US-12619983-B2 - Machine learning classifier based on category modeling
Abstract
Provided are systems and methods which can use machine learning to draw additional inferences about transaction records from transaction strings. The inferred data can be used to build a classification model configured to map transaction string to predefined categories. In one example, a method may include receiving a file comprising transaction strings corresponding to a plurality of transaction records, executing the machine learning model on the transaction strings to identify a plurality of categories associated with the transaction strings, generating a classifier model that comprises patterns of keywords from the transactions strings mapped to the plurality of identified categories, respectively, and storing the classifier model in the data store.
Inventors
- Jason Robinson
- Andrew Toloff
- Tyler Howard
- Nathan Crockett
- Amanda Miguel
- Marcel Crudele
Assignees
- STEADY PLATFORM LLC
Dates
- Publication Date
- 20260505
- Application Date
- 20220719
Claims (14)
- 1 . A computing system comprising: a data store configured to store a machine learning model; and a processor configured to: receive, via an application programming interface (API) call, a file comprising transaction strings corresponding to a plurality of transaction records; execute a machine learning model on the transaction strings to identify mappings between the transaction strings and a plurality of deposit source categories; assign a label, by the machine learning model, to each of the transaction strings corresponding to its associated deposit source category as indicated in the identified mappings; generate, by the machine learning model, a classifier model that comprises respective patterns of keywords from the transaction strings mapped to the plurality of deposit source categories, respectively, based on the identified mappings; store the classifier model in the data store; receive, via a second API call, a file including a plurality of additional transaction records, the plurality of additional transaction records corresponding to additional plurality of transaction strings; execute the classifier model on the plurality of additional transaction strings to identify one of the deposit source categories to assign to each of the additional transaction records and to generate an output file including each of the additional transaction records further labeled with the deposit source category identified by the classifier model; and execute a second machine learning model on the output file including the plurality of labeled additional transaction strings to identify a counterparty of each additional transaction strings.
- 2 . The computing system of claim 1 , wherein the processor is further configured to parse the plurality of transaction strings and remove variable features from the parsed transaction strings prior to executing the machine learning model on the transaction strings.
- 3 . The computing system of claim 2 , wherein the processor is configured to remove one or more of date values, non-word characters, and whitespaces, from the transaction strings to create cleaned transaction strings.

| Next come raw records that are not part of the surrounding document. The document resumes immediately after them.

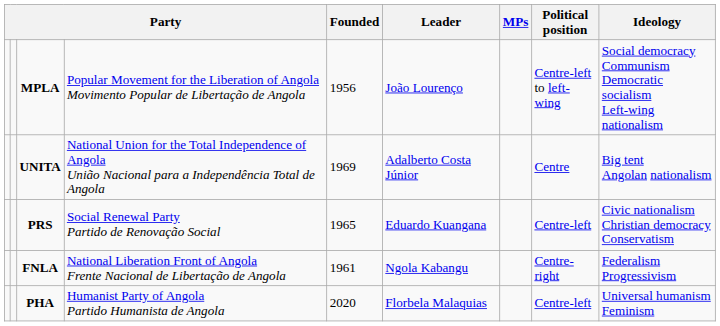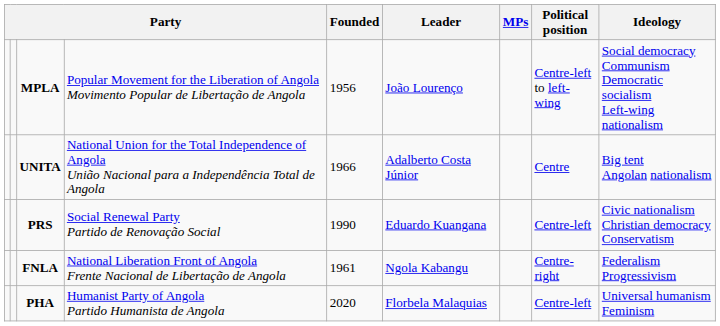UNITA | Founded: 1969 -> 1966
PRS | Founded: 1965 -> 1990
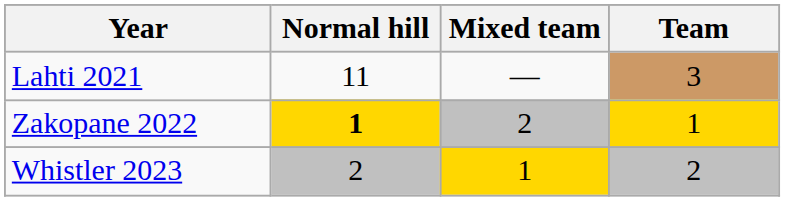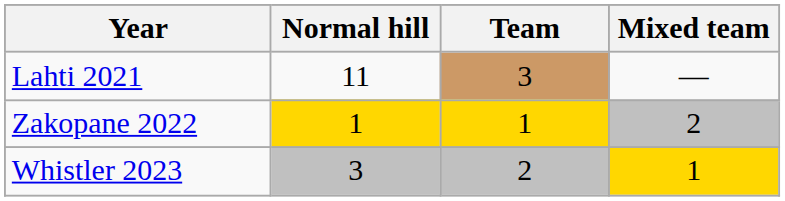columns swapped: Team <-> Mixed team
Zakopane 2022 | Normal hill: bold -> normal
Whistler 2023 | Normal hill: 2 -> 3
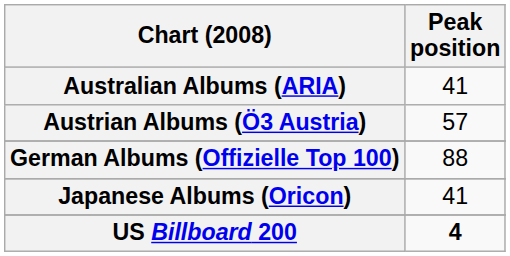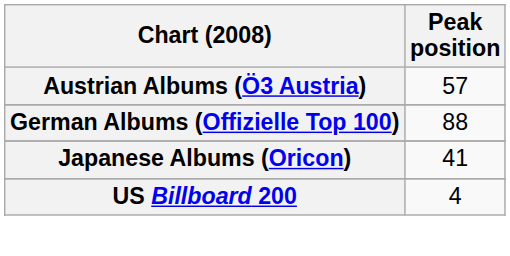- row: Australian Albums (ARIA) | 41
US Billboard 200 | Peak position: bold -> normal
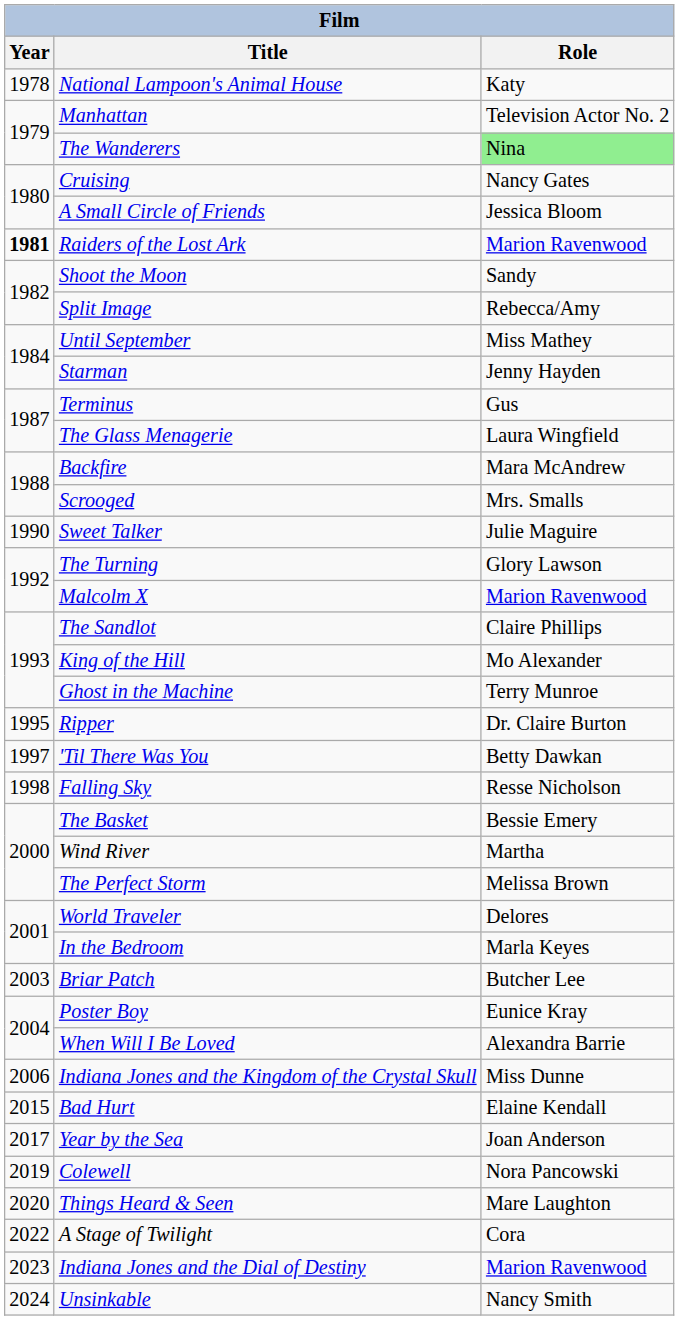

- 4 . The computing system of claim 1 , wherein the plurality of categories comprises a plurality of deposit sources, and the processor is configured to execute a machine learning classification model on the transaction strings to identify which deposit source from among the plurality of deposit sources is mapped to each transaction string, respectively.

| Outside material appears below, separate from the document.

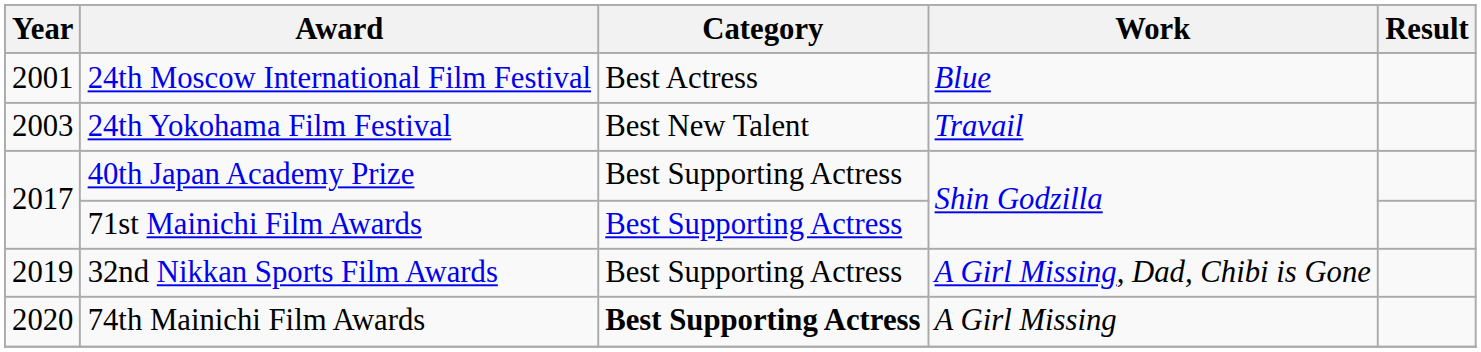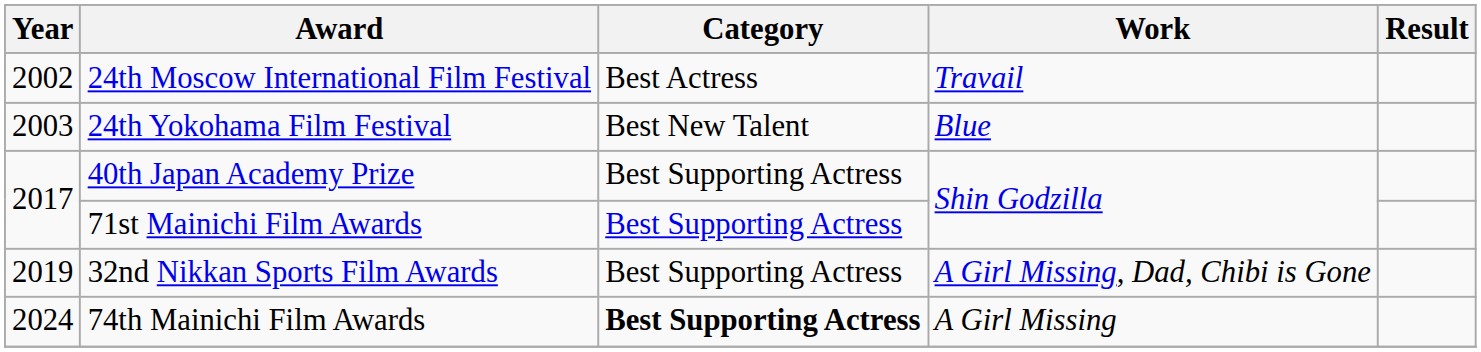24th Moscow International Film Festival | Year: 2001 -> 2002
24th Moscow International Film Festival | Work: Blue -> Travail
24th Yokohama Film Festival | Work: Travail -> Blue
74th Mainichi Film Awards | Year: 2020 -> 2024
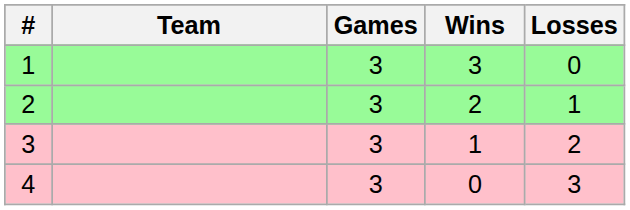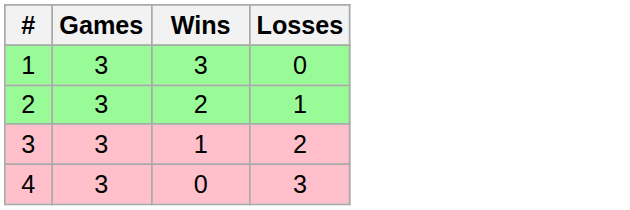- column: Team
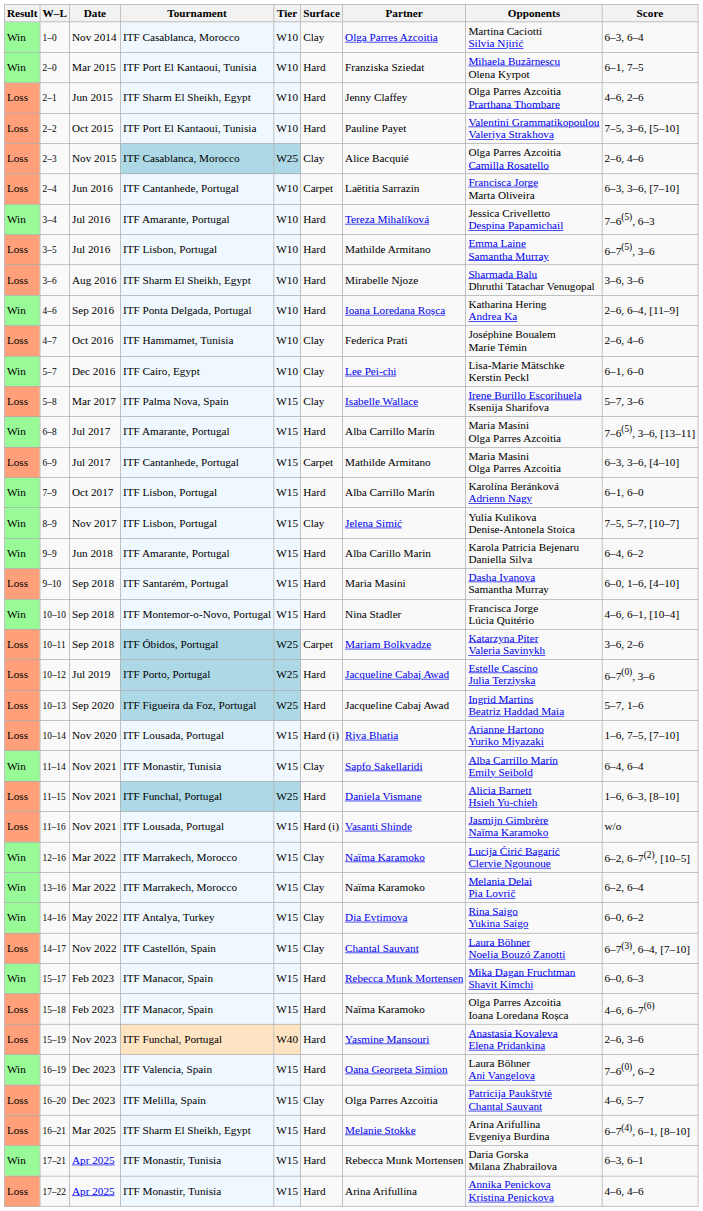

- 5 . The computing system of claim 1 , wherein the processor is further configured to execute a third machine learning model on the plurality of labeled additional transaction strings to verify an income of a user associated with the plurality of additional transaction strings.
- 6 . A method comprising: receiving, via an application programming interface (API) call, a file comprising transaction strings corresponding to a plurality of transaction records; executing a machine learning model on the transaction strings to identify mappings between the transaction strings and a plurality of categories; assigning a label, by the machine learning model, to each of the transaction strings corresponding to its associated deposit source category as indicated in the identified mappings; generating, by the machine learning model, a classifier model that comprises respective patterns of keywords from the transaction strings mapped to the plurality of categories, respectively, based on the identified mappings; storing the classifier model in a data store; receiving, via a second API call, a file including a plurality of additional transaction records, the plurality of additional transaction records corresponding to additional plurality of transaction strings; executing the classifier model on the plurality of additional transaction strings to identify one of the deposit source categories to assign to each of the additional transaction records and to generate an output file including each of the additional transaction records further labeled with the deposit source category identified by the classifier model; and executing a second machine learning model on the output file including the plurality of labeled additional transaction strings to identify a counterparty of each additional transaction strings.
- 7 . The method of claim 6 , wherein the method further comprises parsing the plurality of transaction strings and removing variable features from the parsed transactions strings prior to executing the machine learning model on the transaction strings.
- 8 . The method of claim 7 , wherein the removing comprises deleting one or more of date values, non-word characters, and whitespaces, from the transaction strings, to create cleaned transaction strings.
- 9 . The method of claim 6 , wherein the plurality of categories comprises a plurality of deposit sources, and the executing comprises executing the classifier model on the transaction strings to identify which deposit source from among the plurality of deposit sources is mapped to each transaction string, respectively.
- 10 . The method of claim 6 , wherein the method further comprises executing a third machine learning model on the plurality of labeled additional transaction strings and the identified counterparties of the additional transaction strings to verify an income of a user associated with the plurality of additional transaction strings.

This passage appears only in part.